Evenals in de WWB geldt binnen de WIJ een stelsel van rechten en plichten. De gemeente is onder bepaalde voorwaarden verplicht een werkleeraanbod en eventueel een inkomensvoorziening aan te bieden. De jongere is verplicht zich te houden aan diverse verplichtingen. Worden deze verplichtingen geschonden, dan kan het werkleeraanbod worden ingetrokken en dient de inkomensvoorziening verlaagd te worden (artikel 41, eerste lid WIJ).

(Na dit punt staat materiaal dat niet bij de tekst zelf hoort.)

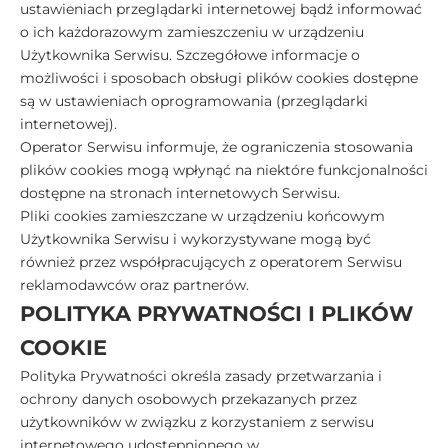
ustawieniach przeglądarki internetowej bądź informować
o ich każdorazowym zamieszczeniu w urządzeniu
Użytkownika Serwisu. Szczegółowe informacje o
możliwości i sposobach obsługi plików cookies dostępne
są w ustawieniach oprogramowania (przeglądarki
internetowej).
Operator Serwisu informuje, że ograniczenia stosowania
plików cookies mogą wpłynąć na niektóre funkcjonalności
dostępne na stronach internetowych Serwisu.
Pliki cookies zamieszczane w urządzeniu końcowym
Użytkownika Serwisu i wykorzystywane mogą być
również przez współpracujących z operatorem Serwisu
reklamodawców oraz partnerów.
POLITYKA PRYWATNOŚCI I PLIKÓW
COOKIE
Polityka Prywatności określa zasady przetwarzania i
ochrony danych osobowych przekazanych przez
użytkowników w związku z korzystaniem z serwisu
internetowego udostępnionego w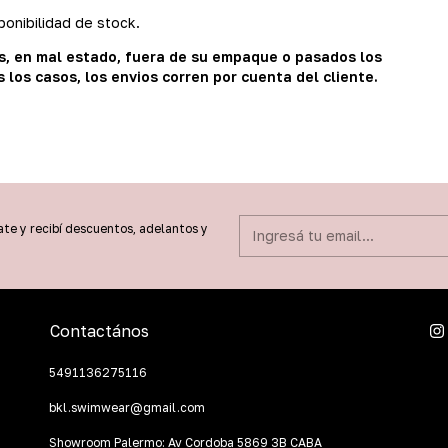
onibilidad de stock.
s, en mal estado, fuera de su empaque o pasados los
 los casos, los envios corren por cuenta del cliente.
ate y recibí descuentos, adelantos y
Contactános
5491136275116
bkl.swimwear@gmail.com
Showroom Palermo: Av Cordoba 5869 3B CABA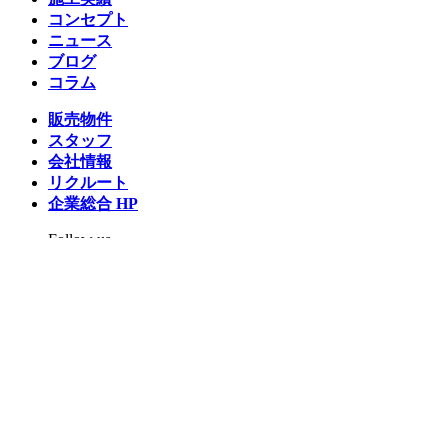
コンセプト
ニュース
ブログ
コラム
販売物件
スタッフ
会社情報
リクルート
企業総合 HP
Follow us
Facebook
LINE
Instagram
YouTube
TikTok
Copyright © 2026 Architex housing All rights reserved.
プライバシーポリシー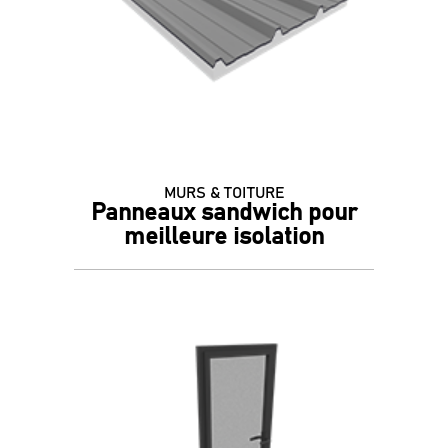
MURS & TOITURE
Panneaux sandwich pour
meilleure isolation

Die verlaging geschiedt conform de regels die in een gemeentelijke verordening moeten zijn vastgelegd (artikel 12, eerste lid onderdeel b WIJ). Dat is de Maatregelenverordening WIJ.
Voor jongeren van 16 tot 27 jaar ontstaat onder de voorwaarden van de WIJ een individueel recht op een werkleeraanbod. Dat is meer dan een recht op een eenmalige voorziening. Zo nodig is het een recht op een reeks voorzieningen gericht op de kortste weg naar duurzame arbeidsparticipatie. Het traject daartoe is zowel afhankelijk van de afstand van de jongere tot de arbeidsmarkt als de beschikbaarheid van voorzieningen. Onder duurzame arbeidsparticipatie wordt verstaan de arbeidsinschakeling waarbij de jongere gedurende langere tijd en op eigen kracht aan het arbeidsproces kan deelnemen en arbeid verrichten die past bij zijn kennis en vaardigheden of deze kennis en vaardigheden bevordert (Kamerstukken II 2008-2009, 31 775, nr. 7, p. 11). Tot dat punt is bereikt is de gemeente verplicht de jongere (bij herhaling) een werkleeraanbod te doen gericht op arbeidsinschakeling. Er is nadrukkelijk voor gekozen om niet bij voorbaat te bepalen hoe lang de algemeen geaccepteerde arbeid zou moeten duren voordat over ‘duurzame arbeidsparticipatie’ kan worden gesproken (Handelingen TK 2008-2009, nr. 76, p. 6006).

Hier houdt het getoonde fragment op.